| Task to carry out |
Starting at the line that contains "7e3a4fbcd8e54c1ffd910" and stopping at the line that contains "A FOOL ON THE HILL", transcribe every line of the material below exactly; pictures stay out.

****************************************

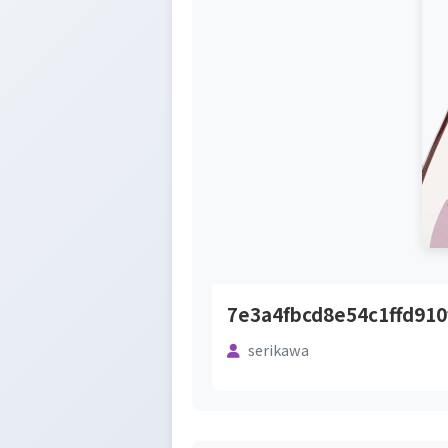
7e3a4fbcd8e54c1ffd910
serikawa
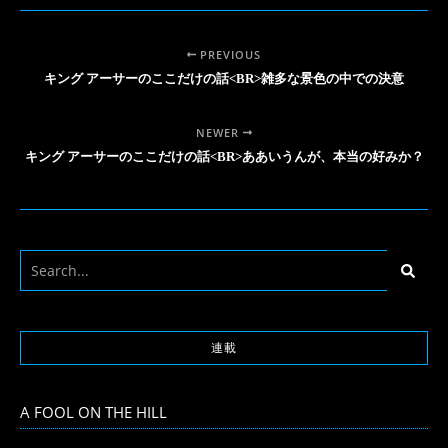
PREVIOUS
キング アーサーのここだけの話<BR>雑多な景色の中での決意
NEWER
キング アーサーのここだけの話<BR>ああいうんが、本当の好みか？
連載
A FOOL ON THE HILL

****************************************

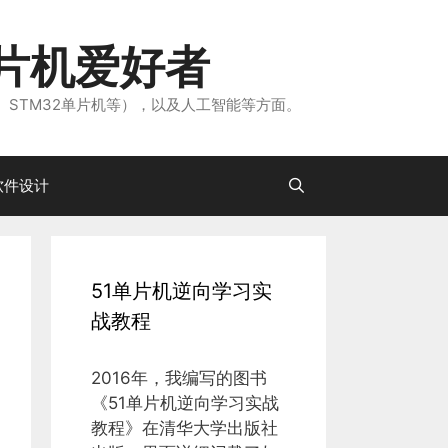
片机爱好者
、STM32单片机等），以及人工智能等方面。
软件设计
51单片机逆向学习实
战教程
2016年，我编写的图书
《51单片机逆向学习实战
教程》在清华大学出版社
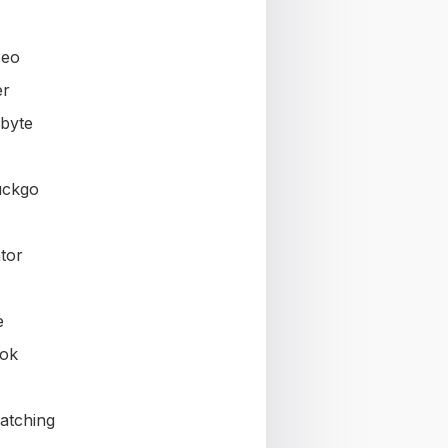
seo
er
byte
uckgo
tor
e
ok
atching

****************************************

| Completed task |
7e3a4fbcd8e54c1ffd910
serikawa
PREVIOUS
キング アーサーのここだけの話<BR>雑多な景色の中での決意
NEWER
キング アーサーのここだけの話<BR>ああいうんが、本当の好みか？
連載
A FOOL ON THE HILL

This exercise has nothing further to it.